11/13/2020
Out of the Rubble: Doctors Strikes and State Repression in Guatemala’s Cold War
Rounduptags: Cold War, Guatemala, Central America, coups, Latin American history
Ilan Palacios Avineri is a PhD student in the Department of History at the University of Texas at Austin.
Medical professionals are often viewed as apolitical, but what happens when they come to challenge a government? On February 4th, 1976, a cataclysmic earthquake brought an embattled Guatemala to its knees. Amidst a raging civil war, the terremoto (earthquake) razed countless houses and killed roughly 21,000 people in just 39 seconds. Thousands more emerged from the rubble with serious injuries and over a million, disproportionately Mayas from rural regions, were left homeless.
As Kjell Laugerud García’s right-wing regime scrambled to rebuild critical infrastructure, the country’s crippled hospitals became inundated with a flood of patients. In the crisis’s aftermath, doctors and nurses grew increasingly embittered by the abysmal state of public hospitals and began to agitate for more rights.
In August of 1976, public health care workers in Amatitlán organized a strike to demand salary increases along with better working conditions. These putatively middle-class physicians also insisted that their fellow employees, previously dismissed by the Public Health Ministry, be immediately restored to their posts.

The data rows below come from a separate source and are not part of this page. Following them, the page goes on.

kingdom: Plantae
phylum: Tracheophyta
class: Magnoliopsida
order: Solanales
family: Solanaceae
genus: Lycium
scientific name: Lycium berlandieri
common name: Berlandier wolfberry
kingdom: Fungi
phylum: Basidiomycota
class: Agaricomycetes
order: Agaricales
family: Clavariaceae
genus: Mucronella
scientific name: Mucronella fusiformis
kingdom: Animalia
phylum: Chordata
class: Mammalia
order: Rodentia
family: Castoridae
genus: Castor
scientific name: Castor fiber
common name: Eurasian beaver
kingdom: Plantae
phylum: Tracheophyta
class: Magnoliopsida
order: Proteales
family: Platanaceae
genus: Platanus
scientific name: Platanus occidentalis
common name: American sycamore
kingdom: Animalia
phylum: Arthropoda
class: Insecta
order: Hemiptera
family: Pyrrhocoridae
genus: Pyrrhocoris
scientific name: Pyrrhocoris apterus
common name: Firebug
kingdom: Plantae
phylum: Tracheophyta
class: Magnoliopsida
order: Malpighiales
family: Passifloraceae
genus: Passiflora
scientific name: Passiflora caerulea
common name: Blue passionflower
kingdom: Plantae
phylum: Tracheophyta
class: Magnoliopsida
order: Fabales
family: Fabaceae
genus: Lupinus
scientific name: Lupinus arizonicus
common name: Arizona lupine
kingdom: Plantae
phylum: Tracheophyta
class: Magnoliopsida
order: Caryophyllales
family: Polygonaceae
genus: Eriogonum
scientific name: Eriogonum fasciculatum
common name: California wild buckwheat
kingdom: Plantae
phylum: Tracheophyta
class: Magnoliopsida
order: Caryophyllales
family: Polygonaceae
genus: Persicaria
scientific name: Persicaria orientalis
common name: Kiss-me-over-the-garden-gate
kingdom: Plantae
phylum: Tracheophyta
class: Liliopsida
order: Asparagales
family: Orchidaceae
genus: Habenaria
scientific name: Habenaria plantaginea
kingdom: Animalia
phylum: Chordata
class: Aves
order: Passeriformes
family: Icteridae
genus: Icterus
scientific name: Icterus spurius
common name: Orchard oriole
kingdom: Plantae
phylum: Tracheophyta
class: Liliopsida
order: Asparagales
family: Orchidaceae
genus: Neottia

Contemporary news reports revealed that the government feared the prospect of solidarity between these urban workers and their rural counterparts. Such a history showcases how natural disasters can spur the middle-class into activism and threaten the established order.
As the health workers’ strike stretched into its third week, Agencia EFE published a lengthy speech by President Laugerud García that called for an immediate end to the protests. The dictator excoriated his country’s health care workers not only for violating Guatemalan laws prohibiting public employees from striking, but for engaging in an “immoral” movement. Invoking the Hippocratic oath, he lambasted the doctors and nurses for abandoning their “obligation to look after the sick” following the quake. He then pitted middle-class physicians and nurses against the peasant class, arguing that “the poor are the ones who suffer the most…who have been deprived of medical attention.”
After shaming the hospital employees, the caudillo (leader) threatened violence similar to that being deployed against leftist guerrillas in the countryside. “I am responsible for the health of all 6 million Guatemalans…,” Laugerud declared emphatically, “and [I] will not hesitate to act as drastically as necessary.” Notably, such warnings were a deliberate response not only to the physicians, but to growing protests among others “not involved in the hospital dispute.”